(Max's POV)
I gave serious thought to staying in that cathedral, hiding, sleeping there. There were choir lofts way up high, and the place was huge. Maybe we could do it. I turned to Fang.
"Should we-" I winced as a sharp pain burst in my head. The pain wasn't as bad as before, but I shut my eyes and couldn't speak for a minute.
The images came, sliding across my brain like a movie. There were architectural drawings, blueprints, which looked like subway lines. Double helixes of DNA twisted and spiralled across my screen, they were overlaid with faded, unreadable newspaper clippings, staccato chunks of sound, coloured postcards of New York. One image of a building stayed for a few seconds, a tall, greenish building. I saw its address: Thirty-first Street. Then a stream of numbers floated past me. Man, oh, man, oh, man-what did it mean?

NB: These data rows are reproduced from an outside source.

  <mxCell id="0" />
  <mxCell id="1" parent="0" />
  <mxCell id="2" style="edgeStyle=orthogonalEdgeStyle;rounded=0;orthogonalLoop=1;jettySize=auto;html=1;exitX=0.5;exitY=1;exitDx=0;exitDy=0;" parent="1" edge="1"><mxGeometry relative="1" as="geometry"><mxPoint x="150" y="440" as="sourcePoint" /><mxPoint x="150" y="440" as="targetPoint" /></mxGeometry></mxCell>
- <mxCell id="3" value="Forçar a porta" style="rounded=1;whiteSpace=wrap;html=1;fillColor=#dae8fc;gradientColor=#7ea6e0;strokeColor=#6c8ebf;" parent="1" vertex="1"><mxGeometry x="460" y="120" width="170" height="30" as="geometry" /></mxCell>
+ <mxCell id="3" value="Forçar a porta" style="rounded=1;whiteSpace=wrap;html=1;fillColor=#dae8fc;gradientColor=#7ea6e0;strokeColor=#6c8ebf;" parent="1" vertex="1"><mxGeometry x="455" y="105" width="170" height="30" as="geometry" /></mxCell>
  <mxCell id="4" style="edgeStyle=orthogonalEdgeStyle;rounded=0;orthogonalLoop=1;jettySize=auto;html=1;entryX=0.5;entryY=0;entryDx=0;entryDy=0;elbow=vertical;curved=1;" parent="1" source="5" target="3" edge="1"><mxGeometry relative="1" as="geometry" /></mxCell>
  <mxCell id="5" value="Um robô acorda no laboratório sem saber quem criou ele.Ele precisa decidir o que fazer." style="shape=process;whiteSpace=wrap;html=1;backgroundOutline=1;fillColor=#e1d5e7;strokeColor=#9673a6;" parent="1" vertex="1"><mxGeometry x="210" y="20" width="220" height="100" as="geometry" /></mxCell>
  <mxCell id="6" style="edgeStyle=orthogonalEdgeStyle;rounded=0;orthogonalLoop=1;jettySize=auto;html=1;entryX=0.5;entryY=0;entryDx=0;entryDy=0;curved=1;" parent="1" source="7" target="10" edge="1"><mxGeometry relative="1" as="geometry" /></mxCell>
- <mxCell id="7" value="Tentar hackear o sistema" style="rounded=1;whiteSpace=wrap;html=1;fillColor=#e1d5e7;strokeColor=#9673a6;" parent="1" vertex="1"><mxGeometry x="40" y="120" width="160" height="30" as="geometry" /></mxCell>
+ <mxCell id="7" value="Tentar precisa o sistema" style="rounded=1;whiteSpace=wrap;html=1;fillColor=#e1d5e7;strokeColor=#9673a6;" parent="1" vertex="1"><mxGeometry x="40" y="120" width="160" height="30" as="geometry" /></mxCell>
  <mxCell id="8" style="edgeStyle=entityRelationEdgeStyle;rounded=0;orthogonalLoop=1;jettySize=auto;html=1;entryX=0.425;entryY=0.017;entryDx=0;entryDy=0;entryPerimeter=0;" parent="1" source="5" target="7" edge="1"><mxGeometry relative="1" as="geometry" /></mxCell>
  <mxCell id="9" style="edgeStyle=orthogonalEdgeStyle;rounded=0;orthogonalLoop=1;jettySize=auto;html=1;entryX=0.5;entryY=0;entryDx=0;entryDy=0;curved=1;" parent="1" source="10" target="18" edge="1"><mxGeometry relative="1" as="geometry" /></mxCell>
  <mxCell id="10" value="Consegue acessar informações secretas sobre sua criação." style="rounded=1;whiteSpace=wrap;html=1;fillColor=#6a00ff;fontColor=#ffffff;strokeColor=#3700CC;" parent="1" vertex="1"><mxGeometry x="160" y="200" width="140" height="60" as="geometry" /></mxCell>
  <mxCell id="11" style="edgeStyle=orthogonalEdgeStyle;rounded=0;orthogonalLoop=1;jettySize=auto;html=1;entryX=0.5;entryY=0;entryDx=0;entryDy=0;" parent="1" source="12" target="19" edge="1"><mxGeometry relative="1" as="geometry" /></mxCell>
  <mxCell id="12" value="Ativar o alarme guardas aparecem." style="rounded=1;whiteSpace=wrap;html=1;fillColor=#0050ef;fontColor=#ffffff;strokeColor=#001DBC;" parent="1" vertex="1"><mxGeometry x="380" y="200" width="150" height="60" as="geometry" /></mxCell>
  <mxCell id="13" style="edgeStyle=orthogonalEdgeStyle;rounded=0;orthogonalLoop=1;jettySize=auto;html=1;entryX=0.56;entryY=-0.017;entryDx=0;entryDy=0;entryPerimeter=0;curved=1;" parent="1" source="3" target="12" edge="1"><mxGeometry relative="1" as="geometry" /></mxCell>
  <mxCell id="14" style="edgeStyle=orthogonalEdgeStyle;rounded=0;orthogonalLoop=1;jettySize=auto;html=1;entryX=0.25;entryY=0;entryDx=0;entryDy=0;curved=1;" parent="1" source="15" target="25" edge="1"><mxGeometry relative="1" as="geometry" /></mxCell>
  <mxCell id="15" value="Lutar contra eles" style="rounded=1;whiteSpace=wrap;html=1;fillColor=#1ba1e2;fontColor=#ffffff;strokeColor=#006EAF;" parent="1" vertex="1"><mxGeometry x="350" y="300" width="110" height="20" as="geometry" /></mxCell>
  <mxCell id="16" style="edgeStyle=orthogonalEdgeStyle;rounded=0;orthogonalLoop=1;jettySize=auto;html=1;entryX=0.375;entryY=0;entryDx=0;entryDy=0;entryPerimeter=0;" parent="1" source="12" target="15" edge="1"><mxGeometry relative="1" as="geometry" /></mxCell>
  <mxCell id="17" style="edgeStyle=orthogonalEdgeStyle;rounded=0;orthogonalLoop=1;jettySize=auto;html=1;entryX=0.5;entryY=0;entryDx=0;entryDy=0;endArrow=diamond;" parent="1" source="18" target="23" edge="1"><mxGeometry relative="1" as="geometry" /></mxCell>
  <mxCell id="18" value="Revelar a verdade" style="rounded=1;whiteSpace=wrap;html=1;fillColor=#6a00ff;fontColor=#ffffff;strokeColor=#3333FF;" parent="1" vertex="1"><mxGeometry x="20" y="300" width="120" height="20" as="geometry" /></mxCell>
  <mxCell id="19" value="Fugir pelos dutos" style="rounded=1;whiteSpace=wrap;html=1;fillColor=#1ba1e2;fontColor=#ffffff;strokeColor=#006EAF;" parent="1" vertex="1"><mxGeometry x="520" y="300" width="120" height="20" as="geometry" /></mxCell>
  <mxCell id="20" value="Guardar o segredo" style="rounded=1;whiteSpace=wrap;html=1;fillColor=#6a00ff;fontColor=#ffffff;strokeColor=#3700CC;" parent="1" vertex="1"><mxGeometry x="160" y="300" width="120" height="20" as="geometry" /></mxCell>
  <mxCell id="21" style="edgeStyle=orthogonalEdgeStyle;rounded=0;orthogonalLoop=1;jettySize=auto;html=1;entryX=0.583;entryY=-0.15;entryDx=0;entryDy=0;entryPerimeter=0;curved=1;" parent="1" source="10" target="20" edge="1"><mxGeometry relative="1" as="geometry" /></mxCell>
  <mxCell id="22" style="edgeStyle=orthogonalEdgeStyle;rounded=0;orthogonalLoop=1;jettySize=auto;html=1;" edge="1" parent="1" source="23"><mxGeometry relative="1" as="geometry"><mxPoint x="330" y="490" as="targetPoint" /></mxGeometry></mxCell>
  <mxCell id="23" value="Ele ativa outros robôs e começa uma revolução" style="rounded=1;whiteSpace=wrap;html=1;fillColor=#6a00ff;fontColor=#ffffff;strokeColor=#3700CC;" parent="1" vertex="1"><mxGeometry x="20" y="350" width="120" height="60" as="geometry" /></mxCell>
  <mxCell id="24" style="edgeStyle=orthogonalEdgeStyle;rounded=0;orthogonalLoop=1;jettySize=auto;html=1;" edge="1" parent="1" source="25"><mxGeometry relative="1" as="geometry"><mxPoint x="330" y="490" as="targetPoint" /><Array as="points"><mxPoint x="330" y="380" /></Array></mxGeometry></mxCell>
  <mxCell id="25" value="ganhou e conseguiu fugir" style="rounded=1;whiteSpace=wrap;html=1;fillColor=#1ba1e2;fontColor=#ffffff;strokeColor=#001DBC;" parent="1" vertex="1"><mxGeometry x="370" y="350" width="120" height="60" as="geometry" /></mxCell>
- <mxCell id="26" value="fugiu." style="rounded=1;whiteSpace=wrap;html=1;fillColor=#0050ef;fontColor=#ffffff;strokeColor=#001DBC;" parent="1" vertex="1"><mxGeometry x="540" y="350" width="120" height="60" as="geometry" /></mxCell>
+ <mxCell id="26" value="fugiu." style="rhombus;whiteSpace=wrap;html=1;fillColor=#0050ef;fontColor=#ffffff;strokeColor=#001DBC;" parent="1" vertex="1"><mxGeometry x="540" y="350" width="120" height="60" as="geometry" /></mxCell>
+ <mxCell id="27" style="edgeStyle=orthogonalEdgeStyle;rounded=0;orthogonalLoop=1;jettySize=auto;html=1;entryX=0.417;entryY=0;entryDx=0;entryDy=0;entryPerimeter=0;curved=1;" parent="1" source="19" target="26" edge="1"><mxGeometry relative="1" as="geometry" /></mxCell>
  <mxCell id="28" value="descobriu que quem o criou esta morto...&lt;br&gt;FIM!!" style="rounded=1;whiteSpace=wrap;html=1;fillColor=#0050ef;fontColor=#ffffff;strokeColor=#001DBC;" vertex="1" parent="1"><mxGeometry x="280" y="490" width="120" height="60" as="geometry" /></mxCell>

I took a couple of deep breaths, feeling the pain ease away. My eyes opened in the dim light of the cathedral. six very concerned faces were watching me. "Can you walk?" Fang asked tersely. I nodded. We went out through the tall doors behind a group of Japanese tourists. It was too bright outside, and I shaded my eyes, feeling headachy and kind of sick.
As soon as we were away from the crowd, I stopped. "I saw Thirty-first Street, in my head," I said. "And a bunch of numbers."

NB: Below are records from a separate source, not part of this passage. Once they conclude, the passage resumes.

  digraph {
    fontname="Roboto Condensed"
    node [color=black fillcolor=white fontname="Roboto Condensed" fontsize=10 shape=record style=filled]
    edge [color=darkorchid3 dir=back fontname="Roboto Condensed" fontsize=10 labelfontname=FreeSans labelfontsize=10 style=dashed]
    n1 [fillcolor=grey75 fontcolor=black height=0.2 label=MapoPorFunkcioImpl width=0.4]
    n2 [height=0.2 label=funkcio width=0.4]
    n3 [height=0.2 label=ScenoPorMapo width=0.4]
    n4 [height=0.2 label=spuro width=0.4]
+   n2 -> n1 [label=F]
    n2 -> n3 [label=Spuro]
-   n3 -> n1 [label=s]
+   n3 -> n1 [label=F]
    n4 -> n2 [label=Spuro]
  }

"Which means…" Iggy prompted.
"I don't know," I admitted. "Maybe the Institute is on Thirty-first Street?"
"That would be nice," said Fang. "East or west?"
"I don't know."
"Did you see anything else?" he asked patiently.
"Well, a bunch of numbers," I said again. "And a tall, kind of greenish building."
"We should just walk all the way down Thirty-first Street," said Nudge. "The whole way, looking for that building. Right? I mean, if that's the building you saw, maybe it was for a good reason. Or did you see a whole lot of buildings or a whole city, or what?"
"Just that building," I said.
Nudge's brown eyes widened. Angel looked solemn. We all felt the same: twitchy with nervous anticipation and also overwhelmed with dread. On the one hand, the Institute might very well hold the key to everything, the answer to every question we'd ever had about ourselves, our past, our parents. We might even find out about the mysterious director the whitecoats had mentioned.
On the other hand, it felt like we were voluntarily going up to the School and ringing the doorbell. Like we were delivering ourselves to evil. And those two feelings were pulling us all in half. You never know until you know, my Voice chimed in.